HDU：1969 Pie （二分）

Pie

Time Limit: 5000/1000 MS (Java/Others)    Memory Limit: 65536/32768 K (Java/Others)

Total Submission(s): 8476    Accepted Submission(s): 3091


Problem Description

My birthday is coming up and traditionally I'm serving pie. Not just one pie, no, I have a number N of them, of various tastes and of various sizes. F of my friends are coming to my party and each of them gets a piece of pie. This should be one piece of one
pie, not several small pieces since that looks messy. This piece can be one whole pie though.

My friends are very annoying and if one of them gets a bigger piece than the others, they start complaining. Therefore all of them should get equally sized (but not necessarily equally shaped) pieces, even if this leads to some pie getting spoiled (which is
better than spoiling the party). Of course, I want a piece of pie for myself too, and that piece should also be of the same size.

What is the largest possible piece size all of us can get? All the pies are cylindrical in shape and they all have the same height 1, but the radii of the pies can be different.

 

Input

One line with a positive integer: the number of test cases. Then for each test case:

---One line with two integers N and F with 1 <= N, F <= 10 000: the number of pies and the number of friends.

---One line with N integers ri with 1 <= ri <= 10 000: the radii of the pies.

 

Output

For each test case, output one line with the largest possible volume V such that me and my friends can all get a pie piece of size V. The answer should be given as a floating point number with an absolute error of at most 10^(-3).

 

Sample Input

3
3 3
4 3 3
1 24
5
10 5
1 4 2 3 4 5 6 5 4 2

 

Sample Output

25.1327
3.1416
50.2655

 

Source

NWERC2006

 

Recommend

wangye

 

题意：一个人要开派对，邀请他的F个朋友来参加，这个人有N个饼，要切开分给F个朋友和他自己，为了公平起见，切出来的饼的面积得一样，请编写个程序计算出他能切出来的最大的尺寸。
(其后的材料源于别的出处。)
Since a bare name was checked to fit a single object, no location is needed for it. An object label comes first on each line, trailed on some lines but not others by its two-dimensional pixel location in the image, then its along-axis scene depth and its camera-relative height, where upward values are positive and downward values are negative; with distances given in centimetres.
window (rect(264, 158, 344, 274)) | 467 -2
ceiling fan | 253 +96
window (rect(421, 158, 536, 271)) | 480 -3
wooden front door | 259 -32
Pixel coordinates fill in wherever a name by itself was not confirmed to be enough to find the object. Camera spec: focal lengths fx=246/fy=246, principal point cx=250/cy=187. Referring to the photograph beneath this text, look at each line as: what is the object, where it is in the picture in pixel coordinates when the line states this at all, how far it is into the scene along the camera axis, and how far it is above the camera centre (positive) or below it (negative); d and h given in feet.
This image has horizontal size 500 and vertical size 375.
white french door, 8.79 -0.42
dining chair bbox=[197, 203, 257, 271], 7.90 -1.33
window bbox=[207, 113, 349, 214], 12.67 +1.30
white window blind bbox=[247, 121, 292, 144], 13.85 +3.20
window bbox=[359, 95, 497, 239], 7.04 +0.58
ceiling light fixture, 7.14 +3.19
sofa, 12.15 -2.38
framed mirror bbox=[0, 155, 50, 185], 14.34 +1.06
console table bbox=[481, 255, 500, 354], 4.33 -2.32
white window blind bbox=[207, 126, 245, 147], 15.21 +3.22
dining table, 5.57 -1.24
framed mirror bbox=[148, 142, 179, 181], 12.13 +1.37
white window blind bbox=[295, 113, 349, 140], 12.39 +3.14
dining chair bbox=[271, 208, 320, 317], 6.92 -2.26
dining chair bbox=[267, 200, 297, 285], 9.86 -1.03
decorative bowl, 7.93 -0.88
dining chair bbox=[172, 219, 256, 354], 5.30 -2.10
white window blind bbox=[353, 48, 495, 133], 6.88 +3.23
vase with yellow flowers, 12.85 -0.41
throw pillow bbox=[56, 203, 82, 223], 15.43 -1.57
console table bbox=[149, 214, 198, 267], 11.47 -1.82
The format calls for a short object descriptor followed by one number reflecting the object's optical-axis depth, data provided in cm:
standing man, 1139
思路：切出来的尺寸肯定介于最小饼和最大饼的尺寸中间，用二分来写。

注意：这里pi不能直接定义它是3.1415926，可能是因为精度原因吧，这里用acos(-1.0)来表示pi。

#include <stdio.h>
#include <math.h>
#define pi acos(-1.0)
double a[10010];
int N,F;
double max(double x,double y)
{
if(x>y)
return x;
else
return y;
}
double min(double x,double y)
{
if(x<y)
return x;
else
return y;
}
int judge(double o)//看所有的饼，分成每份的尺寸为o能分成的个数
{
int cnt=0;
for(int i=0;i<N;i++)
{
cnt=cnt+(int)(a[i]/o);
}
return cnt;
}
int main()
{
int t;
scanf("%d",&t);
while(t--)
{
scanf("%d%d",&N,&F);
F++;//吃饼的人包括主人自己
double l=0.0,r=0.0;//左右区间
for(int i=0;i<N;i++)
{
double tmp;
scanf("%lf",&tmp);
a[i]=pi*tmp*tmp;
l=min(l,a[i]);//l表示最小饼的面积
r=max(r,a[i]);//r表示最大饼的面积
}
double mid;
while(r-l>=1e-6)//精度要求
{
mid=(l+r)/2;
if(judge(mid)>=F)//看所有的饼，分成每份的尺寸为mid能分成的个数
{
l=mid;
}
else
{
r=mid;
}
}
printf("%.4lf\n",mid);
}
return 0;
}